**Information shown**
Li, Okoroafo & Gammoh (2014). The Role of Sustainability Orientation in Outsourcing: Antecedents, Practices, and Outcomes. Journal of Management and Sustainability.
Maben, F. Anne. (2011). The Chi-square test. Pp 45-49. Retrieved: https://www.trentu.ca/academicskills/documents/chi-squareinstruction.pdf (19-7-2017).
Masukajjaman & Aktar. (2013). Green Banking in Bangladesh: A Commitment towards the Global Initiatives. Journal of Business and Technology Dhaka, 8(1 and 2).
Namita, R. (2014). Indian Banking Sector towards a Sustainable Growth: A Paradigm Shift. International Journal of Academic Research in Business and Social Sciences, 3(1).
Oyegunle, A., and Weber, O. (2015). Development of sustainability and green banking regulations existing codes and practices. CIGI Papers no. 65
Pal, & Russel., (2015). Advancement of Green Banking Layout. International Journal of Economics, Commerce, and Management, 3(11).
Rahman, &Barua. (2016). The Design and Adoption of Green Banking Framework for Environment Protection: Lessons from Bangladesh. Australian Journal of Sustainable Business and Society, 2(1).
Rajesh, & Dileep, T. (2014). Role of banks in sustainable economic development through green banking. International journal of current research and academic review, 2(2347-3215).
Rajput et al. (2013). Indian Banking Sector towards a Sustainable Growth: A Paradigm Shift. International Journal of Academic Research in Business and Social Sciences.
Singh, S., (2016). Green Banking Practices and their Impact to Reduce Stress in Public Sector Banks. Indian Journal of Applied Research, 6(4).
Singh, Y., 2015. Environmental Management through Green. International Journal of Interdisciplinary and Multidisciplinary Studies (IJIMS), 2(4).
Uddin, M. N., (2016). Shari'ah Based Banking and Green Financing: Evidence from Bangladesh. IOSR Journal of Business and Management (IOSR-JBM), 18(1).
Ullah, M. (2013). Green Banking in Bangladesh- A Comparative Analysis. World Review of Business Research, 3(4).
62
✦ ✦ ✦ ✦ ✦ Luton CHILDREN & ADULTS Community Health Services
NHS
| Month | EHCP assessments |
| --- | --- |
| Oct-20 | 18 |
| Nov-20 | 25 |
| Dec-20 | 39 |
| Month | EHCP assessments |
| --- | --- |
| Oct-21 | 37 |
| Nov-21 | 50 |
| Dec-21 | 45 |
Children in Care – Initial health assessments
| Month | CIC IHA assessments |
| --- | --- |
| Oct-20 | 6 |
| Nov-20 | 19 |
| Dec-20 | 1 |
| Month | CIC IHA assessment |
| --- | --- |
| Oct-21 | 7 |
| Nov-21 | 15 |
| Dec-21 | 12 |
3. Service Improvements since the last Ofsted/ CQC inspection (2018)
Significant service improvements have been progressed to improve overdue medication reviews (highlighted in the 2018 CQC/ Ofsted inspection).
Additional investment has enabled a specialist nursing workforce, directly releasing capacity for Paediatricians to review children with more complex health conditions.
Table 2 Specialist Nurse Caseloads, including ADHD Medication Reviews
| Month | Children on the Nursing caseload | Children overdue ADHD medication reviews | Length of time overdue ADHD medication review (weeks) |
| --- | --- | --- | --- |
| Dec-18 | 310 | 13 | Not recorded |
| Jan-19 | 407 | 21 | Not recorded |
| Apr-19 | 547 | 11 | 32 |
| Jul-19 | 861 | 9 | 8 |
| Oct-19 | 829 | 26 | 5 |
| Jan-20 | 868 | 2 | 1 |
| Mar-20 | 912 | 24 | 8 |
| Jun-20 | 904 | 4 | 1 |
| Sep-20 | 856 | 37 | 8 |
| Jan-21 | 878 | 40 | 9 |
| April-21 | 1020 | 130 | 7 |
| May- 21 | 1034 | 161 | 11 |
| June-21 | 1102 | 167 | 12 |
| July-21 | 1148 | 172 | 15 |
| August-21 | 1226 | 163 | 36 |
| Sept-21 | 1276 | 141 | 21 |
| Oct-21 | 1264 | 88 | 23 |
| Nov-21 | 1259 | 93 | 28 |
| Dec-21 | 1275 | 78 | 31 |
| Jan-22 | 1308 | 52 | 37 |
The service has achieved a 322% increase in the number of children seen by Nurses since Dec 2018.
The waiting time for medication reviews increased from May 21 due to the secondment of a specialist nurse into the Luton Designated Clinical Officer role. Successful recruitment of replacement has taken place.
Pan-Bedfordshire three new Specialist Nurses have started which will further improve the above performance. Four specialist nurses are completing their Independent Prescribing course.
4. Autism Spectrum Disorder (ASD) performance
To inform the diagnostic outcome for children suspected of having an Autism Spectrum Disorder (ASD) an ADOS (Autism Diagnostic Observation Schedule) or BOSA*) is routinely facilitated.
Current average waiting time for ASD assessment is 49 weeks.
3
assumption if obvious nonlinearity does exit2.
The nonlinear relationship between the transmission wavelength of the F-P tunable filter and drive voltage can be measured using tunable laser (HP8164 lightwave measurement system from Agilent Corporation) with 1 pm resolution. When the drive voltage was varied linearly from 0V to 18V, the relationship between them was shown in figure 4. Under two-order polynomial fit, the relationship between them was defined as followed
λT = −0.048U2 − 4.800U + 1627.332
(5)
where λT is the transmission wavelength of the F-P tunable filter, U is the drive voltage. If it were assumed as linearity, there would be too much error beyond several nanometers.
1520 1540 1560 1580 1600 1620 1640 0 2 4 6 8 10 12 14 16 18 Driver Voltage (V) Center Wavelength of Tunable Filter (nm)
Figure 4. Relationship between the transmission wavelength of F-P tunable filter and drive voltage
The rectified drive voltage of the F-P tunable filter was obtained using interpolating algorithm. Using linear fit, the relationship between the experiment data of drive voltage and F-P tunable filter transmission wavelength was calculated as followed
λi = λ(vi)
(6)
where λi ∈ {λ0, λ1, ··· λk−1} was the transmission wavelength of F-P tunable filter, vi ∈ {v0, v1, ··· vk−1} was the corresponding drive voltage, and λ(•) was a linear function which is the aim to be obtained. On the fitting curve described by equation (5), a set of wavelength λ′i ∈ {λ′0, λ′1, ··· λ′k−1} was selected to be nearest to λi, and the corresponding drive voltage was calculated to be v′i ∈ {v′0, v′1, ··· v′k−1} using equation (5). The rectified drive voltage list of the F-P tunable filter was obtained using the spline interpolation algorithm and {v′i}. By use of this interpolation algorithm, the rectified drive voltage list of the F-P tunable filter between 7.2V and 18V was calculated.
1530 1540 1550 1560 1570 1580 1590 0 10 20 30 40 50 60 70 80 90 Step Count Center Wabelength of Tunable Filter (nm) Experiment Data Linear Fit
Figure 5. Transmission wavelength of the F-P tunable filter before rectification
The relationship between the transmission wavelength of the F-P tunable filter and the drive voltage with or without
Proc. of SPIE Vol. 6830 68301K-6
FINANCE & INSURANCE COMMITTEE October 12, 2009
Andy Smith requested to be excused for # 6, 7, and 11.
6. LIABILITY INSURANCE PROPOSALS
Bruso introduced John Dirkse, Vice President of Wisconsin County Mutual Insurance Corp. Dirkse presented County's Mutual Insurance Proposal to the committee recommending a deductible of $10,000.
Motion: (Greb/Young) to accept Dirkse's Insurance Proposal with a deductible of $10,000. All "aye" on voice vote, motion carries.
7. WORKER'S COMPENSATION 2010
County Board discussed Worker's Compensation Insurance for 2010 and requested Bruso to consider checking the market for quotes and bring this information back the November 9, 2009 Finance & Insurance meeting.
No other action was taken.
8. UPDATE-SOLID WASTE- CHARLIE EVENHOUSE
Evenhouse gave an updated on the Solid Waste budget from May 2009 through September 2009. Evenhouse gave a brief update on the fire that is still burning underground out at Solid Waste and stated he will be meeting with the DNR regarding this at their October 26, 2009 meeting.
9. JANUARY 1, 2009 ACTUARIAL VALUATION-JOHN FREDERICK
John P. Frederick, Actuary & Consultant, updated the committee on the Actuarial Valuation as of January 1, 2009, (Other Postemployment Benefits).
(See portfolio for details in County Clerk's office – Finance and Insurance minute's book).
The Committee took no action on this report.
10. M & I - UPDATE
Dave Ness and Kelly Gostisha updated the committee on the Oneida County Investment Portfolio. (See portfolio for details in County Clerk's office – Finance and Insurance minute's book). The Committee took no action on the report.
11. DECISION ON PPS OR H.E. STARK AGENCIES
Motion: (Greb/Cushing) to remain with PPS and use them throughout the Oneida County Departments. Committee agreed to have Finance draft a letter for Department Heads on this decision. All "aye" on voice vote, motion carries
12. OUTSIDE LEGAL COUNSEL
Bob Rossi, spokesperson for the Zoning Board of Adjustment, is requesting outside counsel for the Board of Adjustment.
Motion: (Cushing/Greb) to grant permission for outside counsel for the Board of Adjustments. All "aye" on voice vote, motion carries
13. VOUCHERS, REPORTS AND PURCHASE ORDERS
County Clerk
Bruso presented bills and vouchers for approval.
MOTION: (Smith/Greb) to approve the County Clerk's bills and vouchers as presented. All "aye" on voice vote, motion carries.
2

**What this task involves**
Start at the first line of the data above. Stop after the line containing "Rahman, &Barua. (2016).", reproducing each line exactly and adding nothing.

**Output**
Li, Okoroafo & Gammoh (2014). The Role of Sustainability Orientation in Outsourcing: Antecedents, Practices, and Outcomes. Journal of Management and Sustainability.
Maben, F. Anne. (2011). The Chi-square test. Pp 45-49. Retrieved: https://www.trentu.ca/academicskills/documents/chi-squareinstruction.pdf (19-7-2017).
Masukajjaman & Aktar. (2013). Green Banking in Bangladesh: A Commitment towards the Global Initiatives. Journal of Business and Technology Dhaka, 8(1 and 2).
Namita, R. (2014). Indian Banking Sector towards a Sustainable Growth: A Paradigm Shift. International Journal of Academic Research in Business and Social Sciences, 3(1).
Oyegunle, A., and Weber, O. (2015). Development of sustainability and green banking regulations existing codes and practices. CIGI Papers no. 65
Pal, & Russel., (2015). Advancement of Green Banking Layout. International Journal of Economics, Commerce, and Management, 3(11).
Rahman, &Barua. (2016). The Design and Adoption of Green Banking Framework for Environment Protection: Lessons from Bangladesh. Australian Journal of Sustainable Business and Society, 2(1).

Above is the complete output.